== AVAILABLE DATA ==

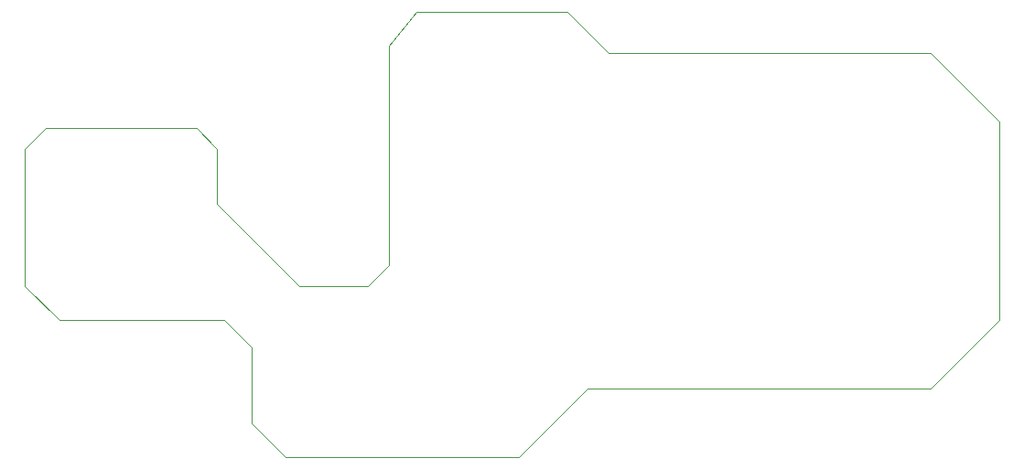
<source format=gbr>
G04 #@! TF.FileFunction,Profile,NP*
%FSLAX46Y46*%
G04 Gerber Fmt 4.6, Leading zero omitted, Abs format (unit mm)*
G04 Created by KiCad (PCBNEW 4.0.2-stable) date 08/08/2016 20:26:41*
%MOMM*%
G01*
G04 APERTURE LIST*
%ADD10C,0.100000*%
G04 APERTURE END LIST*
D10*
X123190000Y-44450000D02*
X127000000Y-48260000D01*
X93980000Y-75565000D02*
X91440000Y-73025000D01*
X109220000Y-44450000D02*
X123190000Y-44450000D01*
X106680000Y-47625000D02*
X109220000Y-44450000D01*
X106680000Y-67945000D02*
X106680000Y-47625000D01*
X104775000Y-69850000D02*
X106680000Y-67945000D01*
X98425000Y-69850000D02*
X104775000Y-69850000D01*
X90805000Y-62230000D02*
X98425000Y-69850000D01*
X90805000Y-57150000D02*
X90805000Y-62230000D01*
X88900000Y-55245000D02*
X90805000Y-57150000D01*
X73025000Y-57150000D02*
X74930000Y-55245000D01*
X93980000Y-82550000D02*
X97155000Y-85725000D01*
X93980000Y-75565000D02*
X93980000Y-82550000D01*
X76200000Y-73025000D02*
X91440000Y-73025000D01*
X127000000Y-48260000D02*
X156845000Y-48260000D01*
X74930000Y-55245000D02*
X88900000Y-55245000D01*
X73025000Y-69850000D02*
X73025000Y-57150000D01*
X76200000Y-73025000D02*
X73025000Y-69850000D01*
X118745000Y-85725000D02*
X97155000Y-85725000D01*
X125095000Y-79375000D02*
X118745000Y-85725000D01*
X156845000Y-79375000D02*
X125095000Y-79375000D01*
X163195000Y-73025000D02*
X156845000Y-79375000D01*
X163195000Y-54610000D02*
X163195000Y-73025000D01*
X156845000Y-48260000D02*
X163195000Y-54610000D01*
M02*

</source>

===

Reproduce verbatim the stretch of lines beginning with the one containing "X118745000Y-85725000D01*" and ending at the close of the entries above.

> [PROBLEM SOLUTION]:
X118745000Y-85725000D01*
X156845000Y-79375000D02*
X125095000Y-79375000D01*
X163195000Y-73025000D02*
X156845000Y-79375000D01*
X163195000Y-54610000D02*
X163195000Y-73025000D01*
X156845000Y-48260000D02*
X163195000Y-54610000D01*
M02*

</source>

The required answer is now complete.